Source records:
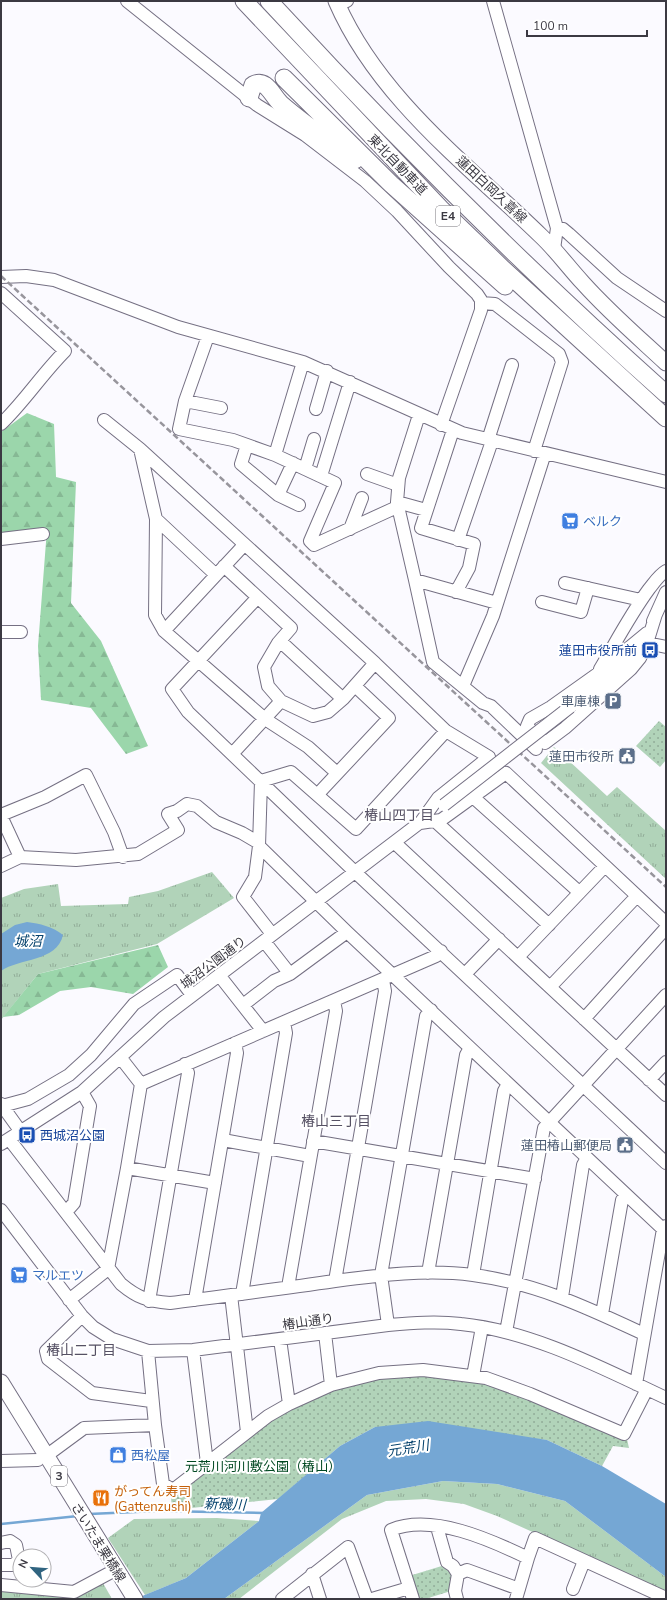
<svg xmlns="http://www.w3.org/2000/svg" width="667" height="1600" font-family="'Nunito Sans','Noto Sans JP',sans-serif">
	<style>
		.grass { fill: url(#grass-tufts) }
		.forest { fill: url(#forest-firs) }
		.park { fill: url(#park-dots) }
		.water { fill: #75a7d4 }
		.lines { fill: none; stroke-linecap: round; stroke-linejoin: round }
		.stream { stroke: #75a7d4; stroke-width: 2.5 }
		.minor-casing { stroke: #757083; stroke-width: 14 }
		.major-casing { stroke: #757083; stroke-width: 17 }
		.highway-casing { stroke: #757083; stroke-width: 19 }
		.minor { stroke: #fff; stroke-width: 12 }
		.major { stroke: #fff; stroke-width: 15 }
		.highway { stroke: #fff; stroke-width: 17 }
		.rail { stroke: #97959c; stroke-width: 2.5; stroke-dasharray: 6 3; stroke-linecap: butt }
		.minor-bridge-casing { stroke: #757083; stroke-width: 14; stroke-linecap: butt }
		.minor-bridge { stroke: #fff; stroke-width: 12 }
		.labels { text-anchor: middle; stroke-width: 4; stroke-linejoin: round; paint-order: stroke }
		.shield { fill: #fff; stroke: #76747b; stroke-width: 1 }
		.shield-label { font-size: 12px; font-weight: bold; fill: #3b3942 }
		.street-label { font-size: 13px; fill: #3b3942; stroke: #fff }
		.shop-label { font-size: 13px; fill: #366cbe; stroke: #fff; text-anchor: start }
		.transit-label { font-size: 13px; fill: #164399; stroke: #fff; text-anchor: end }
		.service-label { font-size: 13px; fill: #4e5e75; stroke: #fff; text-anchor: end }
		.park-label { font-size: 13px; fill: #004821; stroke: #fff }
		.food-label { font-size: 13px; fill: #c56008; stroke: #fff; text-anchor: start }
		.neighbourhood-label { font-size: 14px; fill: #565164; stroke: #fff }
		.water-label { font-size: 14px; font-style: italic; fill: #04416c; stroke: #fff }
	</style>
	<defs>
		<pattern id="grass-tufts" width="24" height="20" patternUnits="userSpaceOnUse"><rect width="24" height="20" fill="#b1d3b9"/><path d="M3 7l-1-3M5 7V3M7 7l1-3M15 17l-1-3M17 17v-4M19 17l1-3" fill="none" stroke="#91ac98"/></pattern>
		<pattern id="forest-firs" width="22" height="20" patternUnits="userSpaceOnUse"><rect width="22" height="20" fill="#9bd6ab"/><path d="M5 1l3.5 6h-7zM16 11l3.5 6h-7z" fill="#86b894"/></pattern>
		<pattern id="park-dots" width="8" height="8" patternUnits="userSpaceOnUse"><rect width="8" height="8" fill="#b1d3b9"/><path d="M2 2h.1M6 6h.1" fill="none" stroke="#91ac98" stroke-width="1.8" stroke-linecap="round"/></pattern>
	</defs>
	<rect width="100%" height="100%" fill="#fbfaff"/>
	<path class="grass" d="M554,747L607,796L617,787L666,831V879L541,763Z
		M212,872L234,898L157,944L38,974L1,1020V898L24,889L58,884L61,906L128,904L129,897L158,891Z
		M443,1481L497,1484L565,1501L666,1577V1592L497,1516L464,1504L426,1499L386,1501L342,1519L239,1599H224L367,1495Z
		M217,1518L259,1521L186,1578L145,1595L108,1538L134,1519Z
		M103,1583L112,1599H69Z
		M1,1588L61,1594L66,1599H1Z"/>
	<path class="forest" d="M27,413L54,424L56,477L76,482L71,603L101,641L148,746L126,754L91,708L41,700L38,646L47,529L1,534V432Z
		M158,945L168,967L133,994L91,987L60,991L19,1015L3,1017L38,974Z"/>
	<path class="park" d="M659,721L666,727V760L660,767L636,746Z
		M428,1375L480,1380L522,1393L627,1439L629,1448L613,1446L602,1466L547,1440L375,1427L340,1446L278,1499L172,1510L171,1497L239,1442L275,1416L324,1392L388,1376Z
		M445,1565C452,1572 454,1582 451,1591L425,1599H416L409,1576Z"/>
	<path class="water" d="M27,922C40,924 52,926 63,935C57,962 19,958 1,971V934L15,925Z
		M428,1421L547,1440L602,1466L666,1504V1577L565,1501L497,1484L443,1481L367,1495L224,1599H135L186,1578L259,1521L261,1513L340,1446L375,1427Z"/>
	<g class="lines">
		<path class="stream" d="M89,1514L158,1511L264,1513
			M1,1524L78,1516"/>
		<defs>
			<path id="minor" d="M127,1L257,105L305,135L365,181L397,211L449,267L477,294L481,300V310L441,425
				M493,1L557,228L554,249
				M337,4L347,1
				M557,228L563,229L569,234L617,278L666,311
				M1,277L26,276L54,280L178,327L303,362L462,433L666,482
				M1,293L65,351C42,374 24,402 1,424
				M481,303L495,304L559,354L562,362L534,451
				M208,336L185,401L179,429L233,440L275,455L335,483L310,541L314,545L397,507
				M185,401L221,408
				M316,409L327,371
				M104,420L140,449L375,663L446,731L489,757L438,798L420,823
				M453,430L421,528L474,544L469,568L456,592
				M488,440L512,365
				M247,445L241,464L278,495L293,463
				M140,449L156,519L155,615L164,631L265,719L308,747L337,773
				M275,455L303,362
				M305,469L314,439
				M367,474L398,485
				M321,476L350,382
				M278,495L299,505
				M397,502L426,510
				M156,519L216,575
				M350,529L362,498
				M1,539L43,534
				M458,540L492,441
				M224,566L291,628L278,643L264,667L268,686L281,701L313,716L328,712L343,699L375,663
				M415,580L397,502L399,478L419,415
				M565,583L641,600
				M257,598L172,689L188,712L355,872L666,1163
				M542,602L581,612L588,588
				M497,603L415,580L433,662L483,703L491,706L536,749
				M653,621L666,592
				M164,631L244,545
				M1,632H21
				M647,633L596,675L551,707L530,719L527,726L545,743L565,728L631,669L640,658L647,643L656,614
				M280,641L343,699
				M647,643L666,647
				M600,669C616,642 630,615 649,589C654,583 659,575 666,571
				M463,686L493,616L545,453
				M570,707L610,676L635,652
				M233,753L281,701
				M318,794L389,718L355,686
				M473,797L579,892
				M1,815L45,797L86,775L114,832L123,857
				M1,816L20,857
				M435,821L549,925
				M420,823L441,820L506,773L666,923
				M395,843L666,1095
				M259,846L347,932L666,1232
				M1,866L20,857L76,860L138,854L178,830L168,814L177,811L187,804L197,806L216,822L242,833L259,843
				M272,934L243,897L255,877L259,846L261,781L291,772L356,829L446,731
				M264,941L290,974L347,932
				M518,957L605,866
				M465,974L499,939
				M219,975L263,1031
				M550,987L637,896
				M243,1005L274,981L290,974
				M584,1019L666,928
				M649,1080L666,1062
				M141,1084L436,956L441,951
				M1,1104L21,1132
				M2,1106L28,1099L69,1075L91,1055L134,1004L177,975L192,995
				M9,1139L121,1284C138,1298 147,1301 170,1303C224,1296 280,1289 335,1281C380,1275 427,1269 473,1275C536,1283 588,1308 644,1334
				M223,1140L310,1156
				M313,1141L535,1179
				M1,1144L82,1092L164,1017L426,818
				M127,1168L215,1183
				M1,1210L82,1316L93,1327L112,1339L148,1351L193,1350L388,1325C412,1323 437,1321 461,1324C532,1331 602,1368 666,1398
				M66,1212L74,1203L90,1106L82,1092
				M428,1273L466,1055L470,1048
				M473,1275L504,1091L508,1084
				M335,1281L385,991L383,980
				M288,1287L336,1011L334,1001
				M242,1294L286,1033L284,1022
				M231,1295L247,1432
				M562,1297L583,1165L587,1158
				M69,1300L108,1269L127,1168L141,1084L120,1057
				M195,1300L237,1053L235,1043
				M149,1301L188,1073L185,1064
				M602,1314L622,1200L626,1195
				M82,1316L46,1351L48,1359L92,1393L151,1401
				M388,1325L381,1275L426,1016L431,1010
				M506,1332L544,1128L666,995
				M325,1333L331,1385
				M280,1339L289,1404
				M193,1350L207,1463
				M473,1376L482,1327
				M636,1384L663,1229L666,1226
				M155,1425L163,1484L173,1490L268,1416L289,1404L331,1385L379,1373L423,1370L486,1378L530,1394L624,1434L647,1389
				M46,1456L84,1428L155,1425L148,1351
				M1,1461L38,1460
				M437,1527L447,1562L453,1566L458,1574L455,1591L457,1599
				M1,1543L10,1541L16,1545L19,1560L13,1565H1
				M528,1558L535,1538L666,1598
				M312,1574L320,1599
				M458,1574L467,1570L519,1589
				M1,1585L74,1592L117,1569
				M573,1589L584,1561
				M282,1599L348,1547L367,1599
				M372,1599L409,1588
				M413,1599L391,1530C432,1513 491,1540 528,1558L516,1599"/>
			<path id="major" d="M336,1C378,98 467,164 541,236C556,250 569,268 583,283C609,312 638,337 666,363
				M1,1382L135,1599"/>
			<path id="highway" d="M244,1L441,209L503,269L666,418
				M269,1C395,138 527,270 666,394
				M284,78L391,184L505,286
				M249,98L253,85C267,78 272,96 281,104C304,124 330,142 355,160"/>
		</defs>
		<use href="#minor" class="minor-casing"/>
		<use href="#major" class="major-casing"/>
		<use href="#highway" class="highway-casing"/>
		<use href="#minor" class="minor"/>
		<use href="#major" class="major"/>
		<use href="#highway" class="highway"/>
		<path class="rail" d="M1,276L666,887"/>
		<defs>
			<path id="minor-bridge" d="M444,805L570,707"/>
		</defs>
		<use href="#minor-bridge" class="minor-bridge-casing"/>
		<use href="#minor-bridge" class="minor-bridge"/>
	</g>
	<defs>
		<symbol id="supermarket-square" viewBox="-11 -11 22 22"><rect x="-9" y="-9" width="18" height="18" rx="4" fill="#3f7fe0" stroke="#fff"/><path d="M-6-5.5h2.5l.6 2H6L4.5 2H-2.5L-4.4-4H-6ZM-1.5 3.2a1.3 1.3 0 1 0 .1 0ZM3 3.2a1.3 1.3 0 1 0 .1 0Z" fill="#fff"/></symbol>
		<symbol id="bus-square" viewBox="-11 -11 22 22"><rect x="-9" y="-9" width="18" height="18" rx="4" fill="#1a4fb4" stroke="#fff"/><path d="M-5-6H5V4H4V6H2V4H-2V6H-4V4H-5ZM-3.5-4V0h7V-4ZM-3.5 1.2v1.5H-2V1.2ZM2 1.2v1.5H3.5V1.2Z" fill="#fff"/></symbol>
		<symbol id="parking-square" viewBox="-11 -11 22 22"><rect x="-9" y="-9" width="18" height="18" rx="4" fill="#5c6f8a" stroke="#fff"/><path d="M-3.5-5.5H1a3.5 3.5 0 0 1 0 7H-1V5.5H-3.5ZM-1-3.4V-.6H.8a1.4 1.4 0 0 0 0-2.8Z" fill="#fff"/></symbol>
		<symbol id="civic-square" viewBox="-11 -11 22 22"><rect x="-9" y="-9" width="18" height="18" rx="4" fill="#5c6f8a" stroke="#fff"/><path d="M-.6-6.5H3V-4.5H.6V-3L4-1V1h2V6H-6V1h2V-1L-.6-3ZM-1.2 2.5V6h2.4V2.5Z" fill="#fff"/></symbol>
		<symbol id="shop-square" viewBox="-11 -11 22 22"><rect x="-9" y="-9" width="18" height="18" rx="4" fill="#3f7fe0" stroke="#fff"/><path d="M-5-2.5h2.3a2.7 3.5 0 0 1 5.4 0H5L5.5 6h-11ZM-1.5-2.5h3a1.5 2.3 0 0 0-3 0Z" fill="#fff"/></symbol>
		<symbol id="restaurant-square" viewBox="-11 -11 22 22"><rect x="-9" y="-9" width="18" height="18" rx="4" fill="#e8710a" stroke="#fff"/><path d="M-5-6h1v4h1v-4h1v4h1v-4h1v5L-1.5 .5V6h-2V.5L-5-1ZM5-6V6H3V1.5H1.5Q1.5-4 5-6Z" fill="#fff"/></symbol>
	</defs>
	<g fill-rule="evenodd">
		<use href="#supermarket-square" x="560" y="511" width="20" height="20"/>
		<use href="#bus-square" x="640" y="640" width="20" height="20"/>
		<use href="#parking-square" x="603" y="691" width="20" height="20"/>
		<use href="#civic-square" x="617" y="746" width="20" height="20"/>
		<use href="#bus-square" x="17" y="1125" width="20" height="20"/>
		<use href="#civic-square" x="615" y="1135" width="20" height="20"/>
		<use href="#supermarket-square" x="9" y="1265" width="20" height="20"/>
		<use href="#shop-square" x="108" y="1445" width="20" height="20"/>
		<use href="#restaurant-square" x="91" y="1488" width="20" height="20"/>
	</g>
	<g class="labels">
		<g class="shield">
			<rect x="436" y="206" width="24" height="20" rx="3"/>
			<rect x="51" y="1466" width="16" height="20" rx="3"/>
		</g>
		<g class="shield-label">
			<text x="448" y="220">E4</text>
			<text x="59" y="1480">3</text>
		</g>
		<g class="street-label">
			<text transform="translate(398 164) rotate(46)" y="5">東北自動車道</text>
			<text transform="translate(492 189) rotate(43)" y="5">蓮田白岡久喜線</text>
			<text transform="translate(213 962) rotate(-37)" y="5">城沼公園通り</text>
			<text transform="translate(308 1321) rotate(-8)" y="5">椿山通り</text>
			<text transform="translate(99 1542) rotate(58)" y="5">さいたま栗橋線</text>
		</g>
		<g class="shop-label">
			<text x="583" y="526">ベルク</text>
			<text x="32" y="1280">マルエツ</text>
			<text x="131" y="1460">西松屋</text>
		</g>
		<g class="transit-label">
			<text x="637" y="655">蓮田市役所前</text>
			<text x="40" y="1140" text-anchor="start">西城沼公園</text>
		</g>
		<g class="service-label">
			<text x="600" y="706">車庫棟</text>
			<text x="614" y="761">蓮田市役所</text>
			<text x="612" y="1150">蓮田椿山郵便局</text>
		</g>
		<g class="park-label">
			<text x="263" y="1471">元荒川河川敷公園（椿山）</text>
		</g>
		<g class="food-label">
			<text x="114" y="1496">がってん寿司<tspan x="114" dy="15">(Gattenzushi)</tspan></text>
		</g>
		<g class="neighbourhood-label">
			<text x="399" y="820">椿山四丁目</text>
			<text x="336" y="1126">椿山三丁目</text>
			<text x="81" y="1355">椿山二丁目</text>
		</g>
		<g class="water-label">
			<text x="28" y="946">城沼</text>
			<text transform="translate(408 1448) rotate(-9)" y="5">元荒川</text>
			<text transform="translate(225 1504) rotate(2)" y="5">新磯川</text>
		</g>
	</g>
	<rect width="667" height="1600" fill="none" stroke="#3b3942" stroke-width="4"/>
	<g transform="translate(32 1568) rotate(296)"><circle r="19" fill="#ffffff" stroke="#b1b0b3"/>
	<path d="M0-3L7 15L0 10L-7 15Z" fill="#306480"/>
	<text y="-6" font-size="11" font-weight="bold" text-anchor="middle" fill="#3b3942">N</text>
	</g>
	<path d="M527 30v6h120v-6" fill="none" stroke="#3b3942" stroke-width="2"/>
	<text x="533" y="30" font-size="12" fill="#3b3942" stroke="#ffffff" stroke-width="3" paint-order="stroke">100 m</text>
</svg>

What is expected: Your answer should be the lines of the records that include the word "start".

Task solution:
		.shop-label { font-size: 13px; fill: #366cbe; stroke: #fff; text-anchor: start }
		.food-label { font-size: 13px; fill: #c56008; stroke: #fff; text-anchor: start }
			<text x="40" y="1140" text-anchor="start">西城沼公園</text>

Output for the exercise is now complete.